* _YOUR OBJECTIVE_:
Write every line below out again exactly, images omitted.
(THE RECORDS Opens)
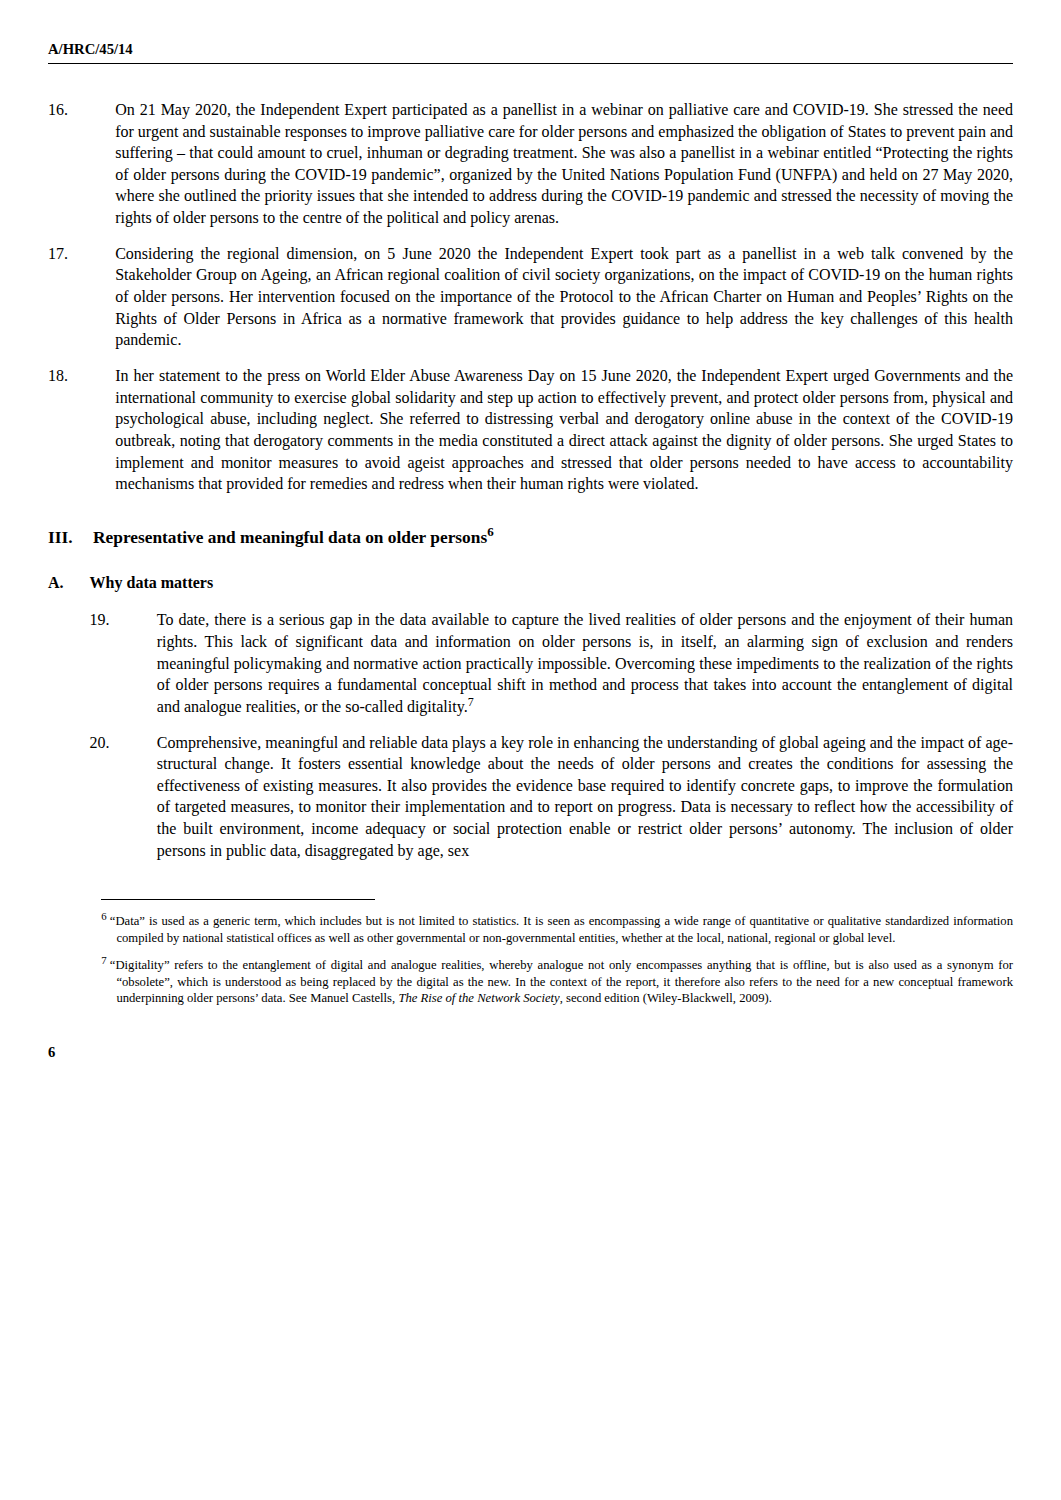A/HRC/45/14
16. On 21 May 2020, the Independent Expert participated as a panellist in a webinar on palliative care and COVID-19. She stressed the need for urgent and sustainable responses to improve palliative care for older persons and emphasized the obligation of States to prevent pain and suffering – that could amount to cruel, inhuman or degrading treatment. She was also a panellist in a webinar entitled “Protecting the rights of older persons during the COVID-19 pandemic”, organized by the United Nations Population Fund (UNFPA) and held on 27 May 2020, where she outlined the priority issues that she intended to address during the COVID-19 pandemic and stressed the necessity of moving the rights of older persons to the centre of the political and policy arenas.
17. Considering the regional dimension, on 5 June 2020 the Independent Expert took part as a panellist in a web talk convened by the Stakeholder Group on Ageing, an African regional coalition of civil society organizations, on the impact of COVID-19 on the human rights of older persons. Her intervention focused on the importance of the Protocol to the African Charter on Human and Peoples’ Rights on the Rights of Older Persons in Africa as a normative framework that provides guidance to help address the key challenges of this health pandemic.
18. In her statement to the press on World Elder Abuse Awareness Day on 15 June 2020, the Independent Expert urged Governments and the international community to exercise global solidarity and step up action to effectively prevent, and protect older persons from, physical and psychological abuse, including neglect. She referred to distressing verbal and derogatory online abuse in the context of the COVID-19 outbreak, noting that derogatory comments in the media constituted a direct attack against the dignity of older persons. She urged States to implement and monitor measures to avoid ageist approaches and stressed that older persons needed to have access to accountability mechanisms that provided for remedies and redress when their human rights were violated.
III. Representative and meaningful data on older persons6
A. Why data matters
19. To date, there is a serious gap in the data available to capture the lived realities of older persons and the enjoyment of their human rights. This lack of significant data and information on older persons is, in itself, an alarming sign of exclusion and renders meaningful policymaking and normative action practically impossible. Overcoming these impediments to the realization of the rights of older persons requires a fundamental conceptual shift in method and process that takes into account the entanglement of digital and analogue realities, or the so-called digitality.7
20. Comprehensive, meaningful and reliable data plays a key role in enhancing the understanding of global ageing and the impact of age-structural change. It fosters essential knowledge about the needs of older persons and creates the conditions for assessing the effectiveness of existing measures. It also provides the evidence base required to identify concrete gaps, to improve the formulation of targeted measures, to monitor their implementation and to report on progress. Data is necessary to reflect how the accessibility of the built environment, income adequacy or social protection enable or restrict older persons’ autonomy. The inclusion of older persons in public data, disaggregated by age, sex
6“Data” is used as a generic term, which includes but is not limited to statistics. It is seen as encompassing a wide range of quantitative or qualitative standardized information compiled by national statistical offices as well as other governmental or non-governmental entities, whether at the local, national, regional or global level.
7“Digitality” refers to the entanglement of digital and analogue realities, whereby analogue not only encompasses anything that is offline, but is also used as a synonym for “obsolete”, which is understood as being replaced by the digital as the new. In the context of the report, it therefore also refers to the need for a new conceptual framework underpinning older persons’ data. See Manuel Castells, The Rise of the Network Society, second edition (Wiley-Blackwell, 2009).
6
(THE RECORDS Closes)
* _EXERCISE RESULT_:
A/HRC/45/14
16. On 21 May 2020, the Independent Expert participated as a panellist in a webinar on palliative care and COVID-19. She stressed the need for urgent and sustainable responses to improve palliative care for older persons and emphasized the obligation of States to prevent pain and suffering – that could amount to cruel, inhuman or degrading treatment. She was also a panellist in a webinar entitled “Protecting the rights of older persons during the COVID-19 pandemic”, organized by the United Nations Population Fund (UNFPA) and held on 27 May 2020, where she outlined the priority issues that she intended to address during the COVID-19 pandemic and stressed the necessity of moving the rights of older persons to the centre of the political and policy arenas.
17. Considering the regional dimension, on 5 June 2020 the Independent Expert took part as a panellist in a web talk convened by the Stakeholder Group on Ageing, an African regional coalition of civil society organizations, on the impact of COVID-19 on the human rights of older persons. Her intervention focused on the importance of the Protocol to the African Charter on Human and Peoples’ Rights on the Rights of Older Persons in Africa as a normative framework that provides guidance to help address the key challenges of this health pandemic.
18. In her statement to the press on World Elder Abuse Awareness Day on 15 June 2020, the Independent Expert urged Governments and the international community to exercise global solidarity and step up action to effectively prevent, and protect older persons from, physical and psychological abuse, including neglect. She referred to distressing verbal and derogatory online abuse in the context of the COVID-19 outbreak, noting that derogatory comments in the media constituted a direct attack against the dignity of older persons. She urged States to implement and monitor measures to avoid ageist approaches and stressed that older persons needed to have access to accountability mechanisms that provided for remedies and redress when their human rights were violated.
III. Representative and meaningful data on older persons6
A. Why data matters
19. To date, there is a serious gap in the data available to capture the lived realities of older persons and the enjoyment of their human rights. This lack of significant data and information on older persons is, in itself, an alarming sign of exclusion and renders meaningful policymaking and normative action practically impossible. Overcoming these impediments to the realization of the rights of older persons requires a fundamental conceptual shift in method and process that takes into account the entanglement of digital and analogue realities, or the so-called digitality.7
20. Comprehensive, meaningful and reliable data plays a key role in enhancing the understanding of global ageing and the impact of age-structural change. It fosters essential knowledge about the needs of older persons and creates the conditions for assessing the effectiveness of existing measures. It also provides the evidence base required to identify concrete gaps, to improve the formulation of targeted measures, to monitor their implementation and to report on progress. Data is necessary to reflect how the accessibility of the built environment, income adequacy or social protection enable or restrict older persons’ autonomy. The inclusion of older persons in public data, disaggregated by age, sex
6“Data” is used as a generic term, which includes but is not limited to statistics. It is seen as encompassing a wide range of quantitative or qualitative standardized information compiled by national statistical offices as well as other governmental or non-governmental entities, whether at the local, national, regional or global level.
7“Digitality” refers to the entanglement of digital and analogue realities, whereby analogue not only encompasses anything that is offline, but is also used as a synonym for “obsolete”, which is understood as being replaced by the digital as the new. In the context of the report, it therefore also refers to the need for a new conceptual framework underpinning older persons’ data. See Manuel Castells, The Rise of the Network Society, second edition (Wiley-Blackwell, 2009).
6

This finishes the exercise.